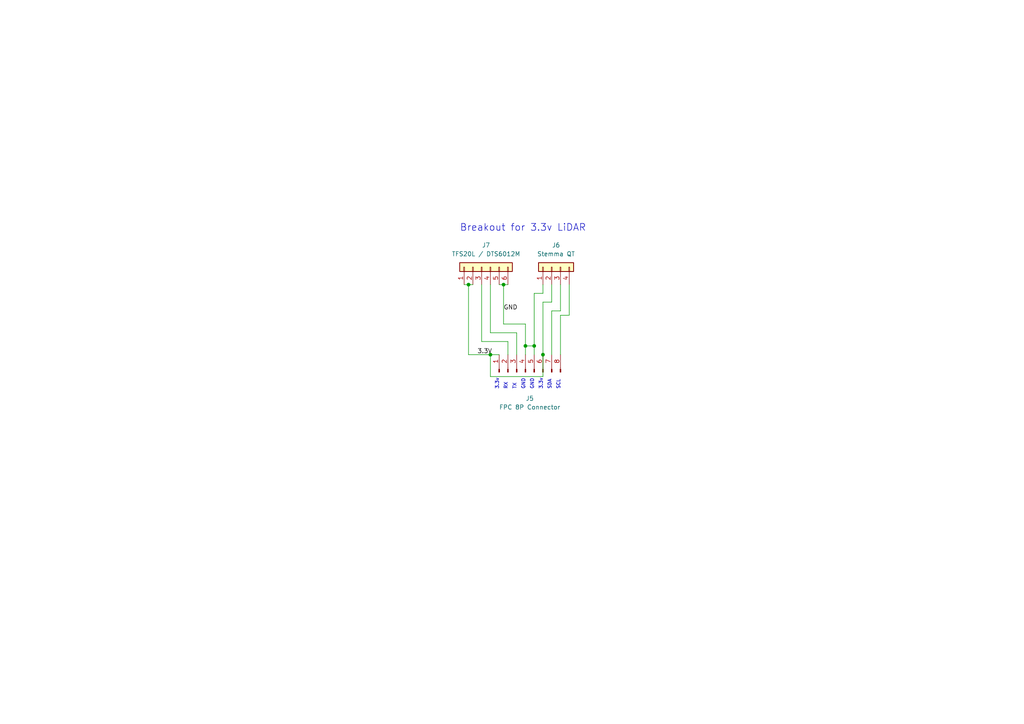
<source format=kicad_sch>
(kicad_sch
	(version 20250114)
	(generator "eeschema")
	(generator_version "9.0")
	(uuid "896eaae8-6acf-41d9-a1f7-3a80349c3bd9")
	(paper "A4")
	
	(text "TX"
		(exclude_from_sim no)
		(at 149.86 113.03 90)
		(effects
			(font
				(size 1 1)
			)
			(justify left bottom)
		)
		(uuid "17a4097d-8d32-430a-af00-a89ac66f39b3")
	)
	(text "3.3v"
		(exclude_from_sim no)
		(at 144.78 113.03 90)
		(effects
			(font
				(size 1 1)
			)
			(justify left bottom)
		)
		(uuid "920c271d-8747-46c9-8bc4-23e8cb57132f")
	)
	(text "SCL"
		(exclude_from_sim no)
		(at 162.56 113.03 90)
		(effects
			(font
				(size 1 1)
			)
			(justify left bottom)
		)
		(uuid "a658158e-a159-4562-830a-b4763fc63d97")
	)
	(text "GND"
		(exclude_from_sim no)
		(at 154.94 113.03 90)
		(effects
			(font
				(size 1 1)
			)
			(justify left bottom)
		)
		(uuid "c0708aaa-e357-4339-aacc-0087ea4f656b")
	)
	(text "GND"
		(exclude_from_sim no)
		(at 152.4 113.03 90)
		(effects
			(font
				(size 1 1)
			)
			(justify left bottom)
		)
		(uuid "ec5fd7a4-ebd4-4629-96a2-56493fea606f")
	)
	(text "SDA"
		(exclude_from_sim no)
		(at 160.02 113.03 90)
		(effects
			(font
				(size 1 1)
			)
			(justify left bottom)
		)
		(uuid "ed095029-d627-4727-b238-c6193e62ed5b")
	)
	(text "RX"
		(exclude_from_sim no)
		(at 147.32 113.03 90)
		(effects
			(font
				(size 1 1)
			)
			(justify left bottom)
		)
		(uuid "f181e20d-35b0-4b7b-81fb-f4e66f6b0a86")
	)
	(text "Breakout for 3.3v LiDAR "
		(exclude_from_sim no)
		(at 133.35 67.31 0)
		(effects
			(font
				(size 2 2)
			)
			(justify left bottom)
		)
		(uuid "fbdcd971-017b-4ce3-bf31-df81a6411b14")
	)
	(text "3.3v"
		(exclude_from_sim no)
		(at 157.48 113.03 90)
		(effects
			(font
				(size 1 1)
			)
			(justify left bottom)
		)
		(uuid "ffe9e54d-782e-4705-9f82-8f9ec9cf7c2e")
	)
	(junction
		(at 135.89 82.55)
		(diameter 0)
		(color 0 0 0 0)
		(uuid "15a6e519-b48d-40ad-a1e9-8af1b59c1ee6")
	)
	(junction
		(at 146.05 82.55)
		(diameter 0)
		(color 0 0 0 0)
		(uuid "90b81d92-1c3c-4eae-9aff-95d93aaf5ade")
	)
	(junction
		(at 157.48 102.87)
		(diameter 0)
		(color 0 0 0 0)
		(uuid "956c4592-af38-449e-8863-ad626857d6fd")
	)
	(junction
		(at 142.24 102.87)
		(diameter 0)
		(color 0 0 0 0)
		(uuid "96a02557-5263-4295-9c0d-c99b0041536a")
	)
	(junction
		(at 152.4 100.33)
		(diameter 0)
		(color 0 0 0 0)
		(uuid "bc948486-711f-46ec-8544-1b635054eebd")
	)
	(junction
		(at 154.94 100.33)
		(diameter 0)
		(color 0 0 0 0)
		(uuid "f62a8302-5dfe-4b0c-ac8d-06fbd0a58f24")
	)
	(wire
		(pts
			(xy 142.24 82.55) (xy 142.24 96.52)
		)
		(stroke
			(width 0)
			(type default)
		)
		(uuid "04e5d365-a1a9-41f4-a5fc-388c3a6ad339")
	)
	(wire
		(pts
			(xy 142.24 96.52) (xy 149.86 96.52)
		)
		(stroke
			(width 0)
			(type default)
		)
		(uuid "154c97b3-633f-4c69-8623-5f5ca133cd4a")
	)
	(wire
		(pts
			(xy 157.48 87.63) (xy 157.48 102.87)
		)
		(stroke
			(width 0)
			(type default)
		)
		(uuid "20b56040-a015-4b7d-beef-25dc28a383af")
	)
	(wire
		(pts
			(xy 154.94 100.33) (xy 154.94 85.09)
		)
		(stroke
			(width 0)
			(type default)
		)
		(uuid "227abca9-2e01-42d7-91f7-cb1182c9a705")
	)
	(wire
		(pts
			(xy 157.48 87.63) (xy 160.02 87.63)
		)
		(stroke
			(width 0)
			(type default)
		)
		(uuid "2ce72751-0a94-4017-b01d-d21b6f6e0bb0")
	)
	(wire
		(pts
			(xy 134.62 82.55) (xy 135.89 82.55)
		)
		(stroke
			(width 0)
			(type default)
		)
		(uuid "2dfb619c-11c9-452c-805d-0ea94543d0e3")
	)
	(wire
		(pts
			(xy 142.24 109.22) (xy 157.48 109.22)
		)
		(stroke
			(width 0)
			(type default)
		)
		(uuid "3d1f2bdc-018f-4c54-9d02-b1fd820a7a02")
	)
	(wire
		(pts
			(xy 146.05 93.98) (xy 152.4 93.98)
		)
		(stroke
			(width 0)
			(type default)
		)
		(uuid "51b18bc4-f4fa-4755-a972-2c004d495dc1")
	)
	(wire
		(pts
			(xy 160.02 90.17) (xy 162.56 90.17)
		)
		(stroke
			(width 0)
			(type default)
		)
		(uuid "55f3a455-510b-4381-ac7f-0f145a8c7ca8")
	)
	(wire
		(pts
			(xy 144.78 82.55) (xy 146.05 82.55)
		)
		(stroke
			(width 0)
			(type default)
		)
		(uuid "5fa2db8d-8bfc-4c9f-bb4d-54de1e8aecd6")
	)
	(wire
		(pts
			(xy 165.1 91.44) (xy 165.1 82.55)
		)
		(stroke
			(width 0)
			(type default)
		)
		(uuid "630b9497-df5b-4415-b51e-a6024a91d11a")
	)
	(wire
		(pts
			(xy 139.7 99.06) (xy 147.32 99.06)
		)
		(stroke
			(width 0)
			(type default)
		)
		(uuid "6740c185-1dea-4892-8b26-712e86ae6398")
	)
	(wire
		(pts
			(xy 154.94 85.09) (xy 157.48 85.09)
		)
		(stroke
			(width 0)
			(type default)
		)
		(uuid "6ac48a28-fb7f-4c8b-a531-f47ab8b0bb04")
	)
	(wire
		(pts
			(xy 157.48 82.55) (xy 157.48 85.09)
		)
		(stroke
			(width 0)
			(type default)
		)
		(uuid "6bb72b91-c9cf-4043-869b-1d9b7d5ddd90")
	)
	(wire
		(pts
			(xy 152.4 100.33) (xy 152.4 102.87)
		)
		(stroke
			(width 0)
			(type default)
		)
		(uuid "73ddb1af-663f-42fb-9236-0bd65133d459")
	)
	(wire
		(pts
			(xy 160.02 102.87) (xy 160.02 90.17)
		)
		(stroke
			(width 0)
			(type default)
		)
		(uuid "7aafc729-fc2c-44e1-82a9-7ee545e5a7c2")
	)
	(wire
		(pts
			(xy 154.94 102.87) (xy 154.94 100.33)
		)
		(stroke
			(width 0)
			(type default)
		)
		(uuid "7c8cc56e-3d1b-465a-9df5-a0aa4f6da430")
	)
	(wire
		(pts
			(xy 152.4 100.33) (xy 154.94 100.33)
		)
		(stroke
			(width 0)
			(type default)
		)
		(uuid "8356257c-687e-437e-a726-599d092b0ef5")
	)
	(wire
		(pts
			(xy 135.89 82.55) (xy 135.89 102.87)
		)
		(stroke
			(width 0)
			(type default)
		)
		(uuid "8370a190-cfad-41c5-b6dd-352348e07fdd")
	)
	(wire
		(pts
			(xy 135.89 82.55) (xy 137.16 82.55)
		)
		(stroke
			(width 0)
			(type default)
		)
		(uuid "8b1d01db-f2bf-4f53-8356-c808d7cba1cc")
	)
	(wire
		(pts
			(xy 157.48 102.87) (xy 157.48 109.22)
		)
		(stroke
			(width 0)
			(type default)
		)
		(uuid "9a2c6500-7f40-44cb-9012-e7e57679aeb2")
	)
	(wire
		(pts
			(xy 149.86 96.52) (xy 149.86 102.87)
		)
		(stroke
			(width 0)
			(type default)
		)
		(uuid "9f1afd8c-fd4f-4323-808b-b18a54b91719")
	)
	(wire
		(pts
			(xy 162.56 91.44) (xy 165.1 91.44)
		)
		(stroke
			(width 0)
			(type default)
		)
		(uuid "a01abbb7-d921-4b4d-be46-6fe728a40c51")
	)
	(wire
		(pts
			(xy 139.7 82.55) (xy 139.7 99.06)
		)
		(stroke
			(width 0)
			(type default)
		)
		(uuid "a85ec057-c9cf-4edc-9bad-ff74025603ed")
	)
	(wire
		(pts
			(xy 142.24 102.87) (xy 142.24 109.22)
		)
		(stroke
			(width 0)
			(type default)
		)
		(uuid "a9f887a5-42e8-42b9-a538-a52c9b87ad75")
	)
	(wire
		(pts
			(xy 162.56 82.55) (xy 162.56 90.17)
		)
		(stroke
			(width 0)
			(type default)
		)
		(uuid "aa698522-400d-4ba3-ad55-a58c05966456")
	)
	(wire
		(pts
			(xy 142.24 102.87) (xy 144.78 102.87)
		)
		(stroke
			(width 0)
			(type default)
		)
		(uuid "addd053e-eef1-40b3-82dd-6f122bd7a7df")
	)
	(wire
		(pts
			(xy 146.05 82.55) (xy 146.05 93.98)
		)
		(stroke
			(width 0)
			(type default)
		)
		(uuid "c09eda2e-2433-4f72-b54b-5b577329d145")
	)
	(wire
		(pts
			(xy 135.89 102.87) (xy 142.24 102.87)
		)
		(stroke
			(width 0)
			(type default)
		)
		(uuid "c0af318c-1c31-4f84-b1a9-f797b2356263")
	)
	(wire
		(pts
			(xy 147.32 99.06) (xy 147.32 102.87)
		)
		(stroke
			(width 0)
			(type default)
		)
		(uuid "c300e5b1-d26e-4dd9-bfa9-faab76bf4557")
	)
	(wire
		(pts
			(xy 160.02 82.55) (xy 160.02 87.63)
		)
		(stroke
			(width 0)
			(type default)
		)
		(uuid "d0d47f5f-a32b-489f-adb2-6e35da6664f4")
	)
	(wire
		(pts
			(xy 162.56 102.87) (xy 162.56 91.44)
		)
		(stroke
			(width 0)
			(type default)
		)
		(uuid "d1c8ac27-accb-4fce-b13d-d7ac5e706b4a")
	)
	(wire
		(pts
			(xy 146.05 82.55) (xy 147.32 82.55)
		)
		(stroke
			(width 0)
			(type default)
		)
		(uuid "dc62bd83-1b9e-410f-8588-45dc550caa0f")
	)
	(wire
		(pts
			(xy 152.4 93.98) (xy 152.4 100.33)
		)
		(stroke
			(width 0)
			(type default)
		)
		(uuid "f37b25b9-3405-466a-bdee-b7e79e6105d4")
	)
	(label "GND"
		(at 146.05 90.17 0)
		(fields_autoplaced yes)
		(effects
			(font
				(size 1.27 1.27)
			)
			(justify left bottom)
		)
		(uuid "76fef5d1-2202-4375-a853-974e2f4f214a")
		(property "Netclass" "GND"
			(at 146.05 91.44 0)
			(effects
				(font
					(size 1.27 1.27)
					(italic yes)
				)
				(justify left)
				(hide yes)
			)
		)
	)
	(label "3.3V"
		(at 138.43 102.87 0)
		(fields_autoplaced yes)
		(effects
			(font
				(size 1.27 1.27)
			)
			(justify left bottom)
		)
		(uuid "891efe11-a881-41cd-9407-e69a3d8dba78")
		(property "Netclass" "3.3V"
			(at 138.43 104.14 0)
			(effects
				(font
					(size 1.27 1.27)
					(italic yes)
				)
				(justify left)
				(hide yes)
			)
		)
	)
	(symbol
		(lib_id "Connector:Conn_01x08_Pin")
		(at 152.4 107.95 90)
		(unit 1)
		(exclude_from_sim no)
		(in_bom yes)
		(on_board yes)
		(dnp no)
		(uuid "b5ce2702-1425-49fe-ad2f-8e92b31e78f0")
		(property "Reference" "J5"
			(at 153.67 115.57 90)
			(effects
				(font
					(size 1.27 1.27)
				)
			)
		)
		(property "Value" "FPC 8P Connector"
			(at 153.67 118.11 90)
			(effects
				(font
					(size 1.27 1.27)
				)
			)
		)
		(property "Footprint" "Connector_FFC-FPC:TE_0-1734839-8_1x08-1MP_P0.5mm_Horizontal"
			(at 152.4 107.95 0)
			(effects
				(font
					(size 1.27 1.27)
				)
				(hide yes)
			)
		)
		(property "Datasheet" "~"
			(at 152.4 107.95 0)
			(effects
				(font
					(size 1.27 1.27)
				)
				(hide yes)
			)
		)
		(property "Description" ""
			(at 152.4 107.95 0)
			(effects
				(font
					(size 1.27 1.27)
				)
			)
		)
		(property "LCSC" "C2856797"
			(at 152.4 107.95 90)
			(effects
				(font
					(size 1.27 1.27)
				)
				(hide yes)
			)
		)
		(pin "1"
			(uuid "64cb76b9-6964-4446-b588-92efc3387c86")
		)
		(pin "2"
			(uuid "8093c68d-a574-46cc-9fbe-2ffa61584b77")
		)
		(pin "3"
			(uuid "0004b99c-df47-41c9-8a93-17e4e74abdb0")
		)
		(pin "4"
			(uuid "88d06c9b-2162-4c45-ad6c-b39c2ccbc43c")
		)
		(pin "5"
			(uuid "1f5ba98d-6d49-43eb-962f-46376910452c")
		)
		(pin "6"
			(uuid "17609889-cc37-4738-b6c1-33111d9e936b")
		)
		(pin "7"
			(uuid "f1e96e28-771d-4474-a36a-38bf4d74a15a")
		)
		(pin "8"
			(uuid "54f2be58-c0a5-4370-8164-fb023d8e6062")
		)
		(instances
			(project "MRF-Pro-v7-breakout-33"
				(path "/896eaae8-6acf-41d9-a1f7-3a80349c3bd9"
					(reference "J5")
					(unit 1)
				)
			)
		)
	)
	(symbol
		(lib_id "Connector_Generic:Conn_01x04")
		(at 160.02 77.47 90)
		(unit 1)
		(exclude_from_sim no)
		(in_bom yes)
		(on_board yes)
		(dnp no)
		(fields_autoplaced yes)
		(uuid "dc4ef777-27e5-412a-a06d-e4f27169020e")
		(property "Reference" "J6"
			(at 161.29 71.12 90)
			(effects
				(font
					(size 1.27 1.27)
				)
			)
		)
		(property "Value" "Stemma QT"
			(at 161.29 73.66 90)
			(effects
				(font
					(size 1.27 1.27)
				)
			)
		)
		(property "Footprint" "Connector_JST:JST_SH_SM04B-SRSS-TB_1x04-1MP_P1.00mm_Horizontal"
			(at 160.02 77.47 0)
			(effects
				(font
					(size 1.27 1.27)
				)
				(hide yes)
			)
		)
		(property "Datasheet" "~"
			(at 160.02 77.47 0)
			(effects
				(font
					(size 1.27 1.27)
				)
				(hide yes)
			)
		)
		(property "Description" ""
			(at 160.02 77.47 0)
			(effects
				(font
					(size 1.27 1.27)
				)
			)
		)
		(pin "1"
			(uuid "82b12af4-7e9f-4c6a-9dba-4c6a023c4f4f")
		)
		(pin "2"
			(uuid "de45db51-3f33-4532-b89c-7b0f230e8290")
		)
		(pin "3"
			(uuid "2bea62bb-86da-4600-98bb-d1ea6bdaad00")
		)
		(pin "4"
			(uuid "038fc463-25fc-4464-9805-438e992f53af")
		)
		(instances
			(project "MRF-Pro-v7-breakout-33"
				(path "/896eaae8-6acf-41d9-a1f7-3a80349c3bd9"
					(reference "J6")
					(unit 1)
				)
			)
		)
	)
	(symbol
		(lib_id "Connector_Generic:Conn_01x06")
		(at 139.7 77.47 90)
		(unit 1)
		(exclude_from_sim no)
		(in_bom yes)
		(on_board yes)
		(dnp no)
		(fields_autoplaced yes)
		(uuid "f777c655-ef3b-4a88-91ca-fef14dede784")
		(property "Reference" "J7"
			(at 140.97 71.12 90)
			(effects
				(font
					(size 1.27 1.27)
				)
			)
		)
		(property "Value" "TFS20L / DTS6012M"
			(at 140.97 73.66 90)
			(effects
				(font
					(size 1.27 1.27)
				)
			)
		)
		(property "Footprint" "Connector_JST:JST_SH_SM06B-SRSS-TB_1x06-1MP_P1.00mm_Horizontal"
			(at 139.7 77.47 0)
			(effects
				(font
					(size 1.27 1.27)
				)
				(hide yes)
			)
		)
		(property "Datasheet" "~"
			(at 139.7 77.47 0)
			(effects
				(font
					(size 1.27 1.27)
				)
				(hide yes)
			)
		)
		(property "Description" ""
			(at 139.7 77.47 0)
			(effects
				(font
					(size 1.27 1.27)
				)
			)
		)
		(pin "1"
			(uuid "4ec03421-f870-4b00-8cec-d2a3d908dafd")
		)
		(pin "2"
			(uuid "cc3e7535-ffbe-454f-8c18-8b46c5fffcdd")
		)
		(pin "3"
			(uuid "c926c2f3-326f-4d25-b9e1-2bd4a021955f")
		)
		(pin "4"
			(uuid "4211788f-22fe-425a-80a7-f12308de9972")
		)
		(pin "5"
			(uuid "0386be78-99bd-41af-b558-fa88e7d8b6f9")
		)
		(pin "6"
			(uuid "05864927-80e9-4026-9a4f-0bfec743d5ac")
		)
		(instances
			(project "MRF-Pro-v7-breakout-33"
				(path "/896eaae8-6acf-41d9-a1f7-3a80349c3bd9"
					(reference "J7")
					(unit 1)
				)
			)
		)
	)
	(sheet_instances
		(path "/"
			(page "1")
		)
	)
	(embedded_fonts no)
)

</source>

--

◆ Work item ◆
Filter the records above and return every line that holds the word "SRSS".

◆ Answer to the problem ◆
		(property "Footprint" "Connector_JST:JST_SH_SM04B-SRSS-TB_1x04-1MP_P1.00mm_Horizontal"
		(property "Footprint" "Connector_JST:JST_SH_SM06B-SRSS-TB_1x06-1MP_P1.00mm_Horizontal"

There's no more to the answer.